For those of you using the 991<n<50M dat, the server will correctly record and assign credit for those factors n<20M however those above 20M are simply ignored. Currently no factor with n>20M is recorded by the server.
In order for these to be recorded please submit them to factrange@yahoo.com
This method is working well, since we don't require those factors immediately. Once you have entirely completed your range please mail the fact and factrange.txt files to factrange@yahoo.com.
The prefered format is as follows
Both files zipped together with the following name.
Sieve range 991-50M username.zip
Example,
810000-815000 991-50M VJS.zip
So far this has not been a problem but we are getting quite a few new users with the 991-50M dat and I just wanted to mention it again.
Of course we are still accepting factrange files as well for those of you processing with the 1.7M<n<20M dat. For these submittions please include "factrange" in the subject line.
On a sidenote,
You are encouraged to submit fact.txt to the server first or as you progress through your range. However intermediate submissions to factrange@yahoo.com are not required.
Thanks to all of those who are participating in the main effort with this dat. I'd also like to note that we are still finding some missed factors n<20M with resieving and the 991<n<50M dat at low p double check. From a sieve standpoint double check sieve is still worth the effort by far. We will inform users if this situation changes.
Expect to see more low-p missed factors appearing on Mikes pages in the near future.
A note on scoring...
Finally we are assigning ranges above 40T in doublecheck sieve. These missed factors will now score upwards of 10K points. This is significatly better than current second pass factor scores and especially better than the scores for those factors p<40T.
■ ■ ■ ■
**Tasks and exercises:**
• A. Quote every sentence in the sieve factor announcement that contains the word "still".
• B. Retype the part of the sieve factor announcement starting with "In order for" and going on through "mention it again.".
Use only the text above.

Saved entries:
■ ■ ■ ■
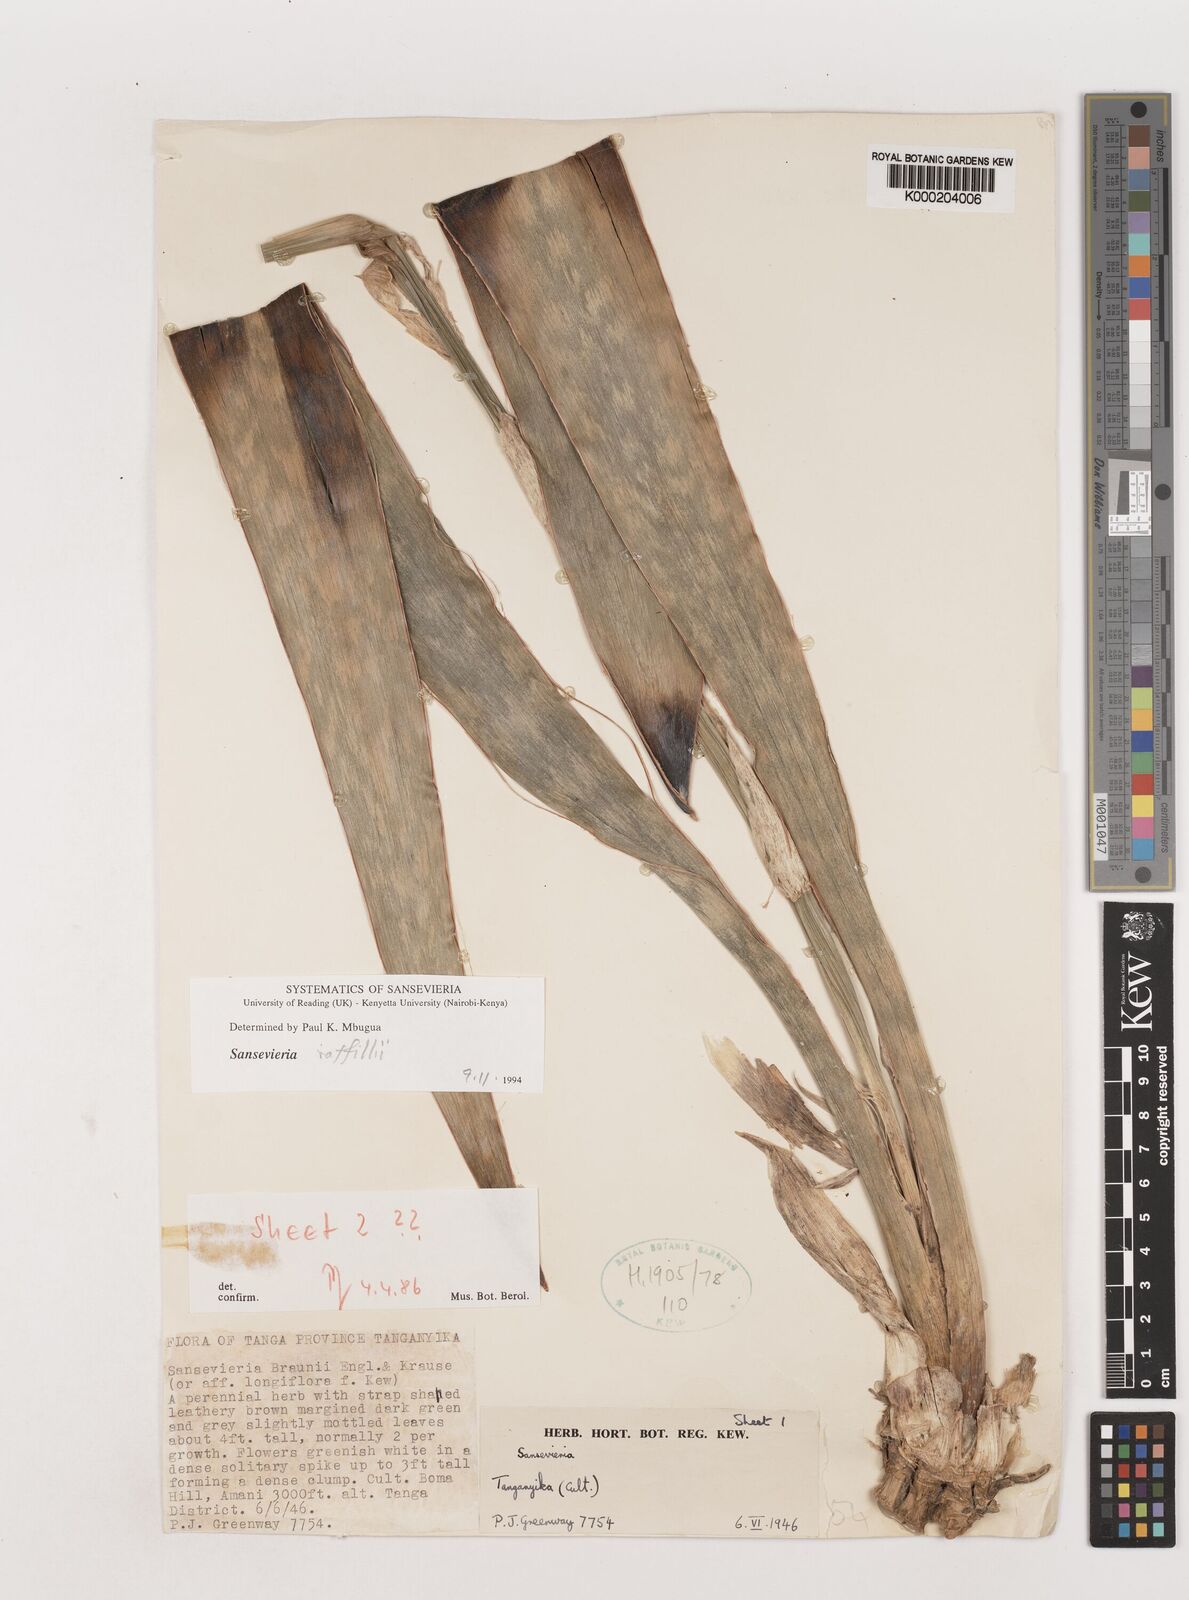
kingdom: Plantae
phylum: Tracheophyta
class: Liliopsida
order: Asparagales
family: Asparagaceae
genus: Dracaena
■ ■ ■ ■
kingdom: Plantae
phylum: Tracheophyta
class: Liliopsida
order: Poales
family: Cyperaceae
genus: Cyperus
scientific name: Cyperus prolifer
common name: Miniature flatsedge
■ ■ ■ ■
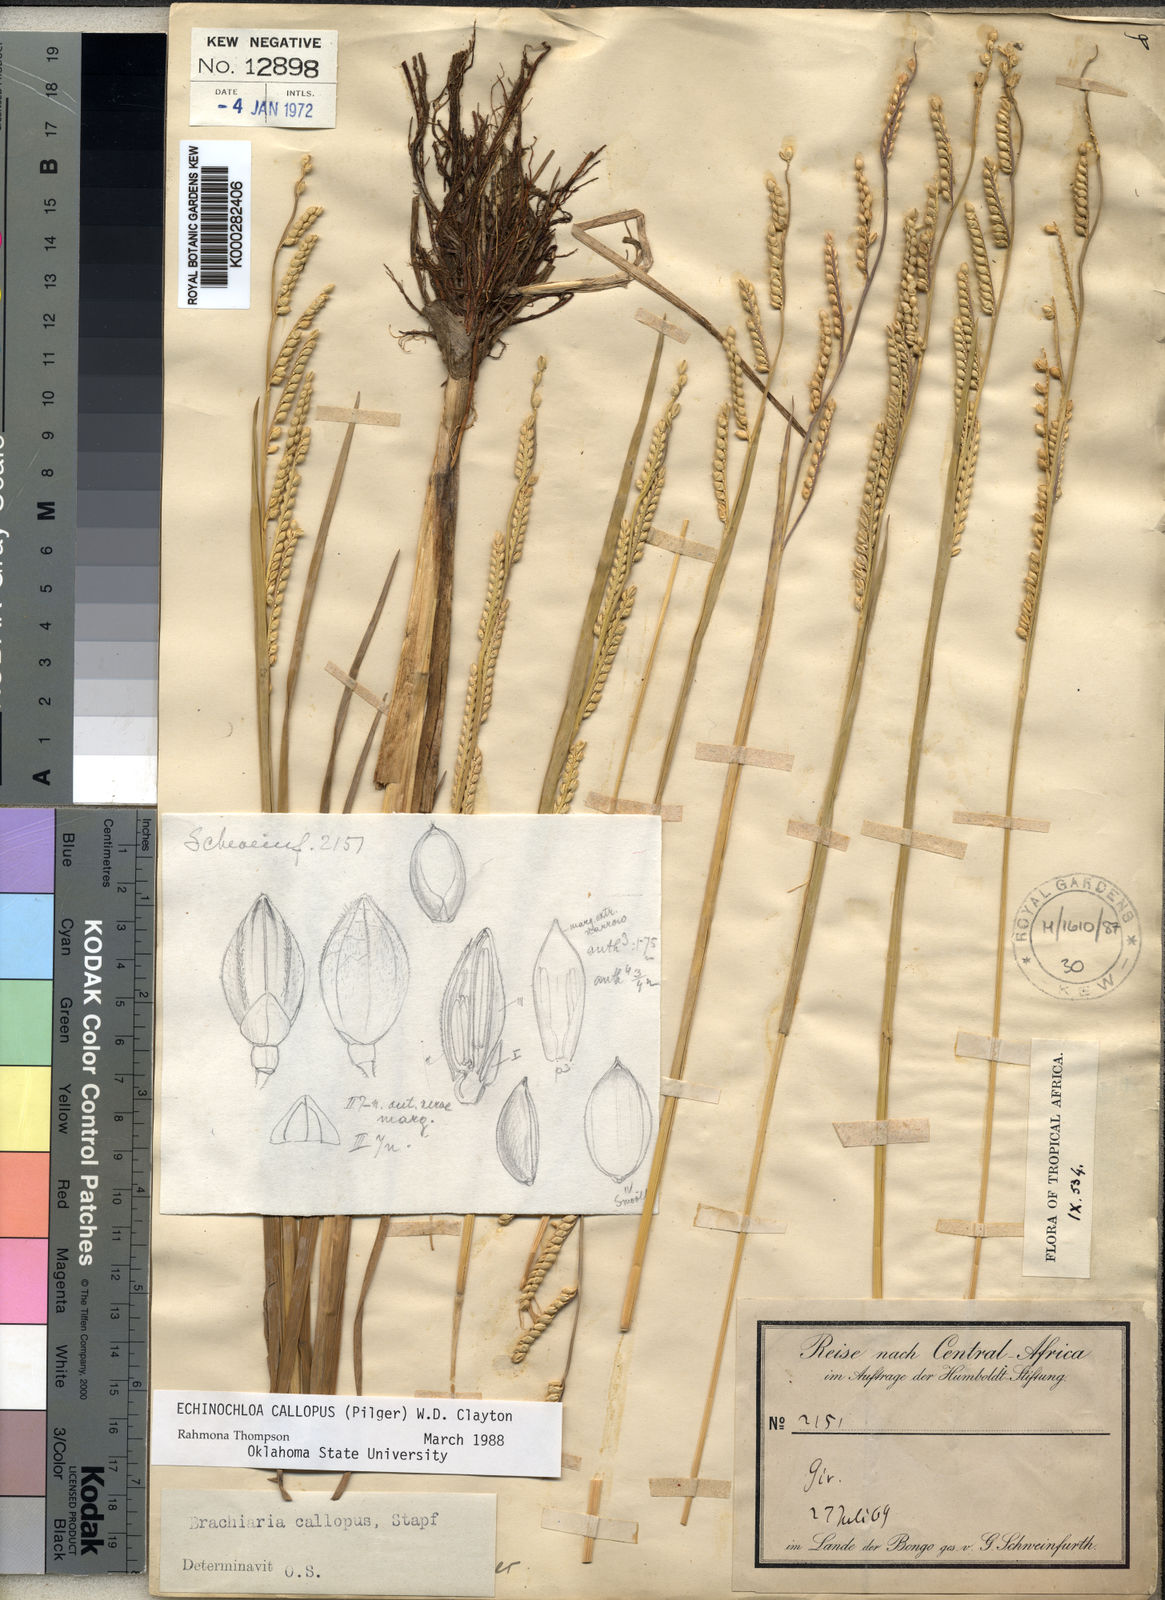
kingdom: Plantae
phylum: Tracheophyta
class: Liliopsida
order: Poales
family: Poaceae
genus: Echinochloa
■ ■ ■ ■
**Answers to each task:**
• A.
- Of course we are still accepting factrange files as well for those of you processing with the 1.7M<n<20M dat.
- I'd also like to note that we are still finding some missed factors n<20M with resieving and the 991<n<50M dat at low p double check.
- From a sieve standpoint double check sieve is still worth the effort by far.

• B.
In order for these to be recorded please submit them to factrange@yahoo.com
This method is working well, since we don't require those factors immediately. Once you have entirely completed your range please mail the fact and factrange.txt files to factrange@yahoo.com.
The prefered format is as follows
Both files zipped together with the following name.
Sieve range 991-50M username.zip
Example,
810000-815000 991-50M VJS.zip
So far this has not been a problem but we are getting quite a few new users with the 991-50M dat and I just wanted to mention it again.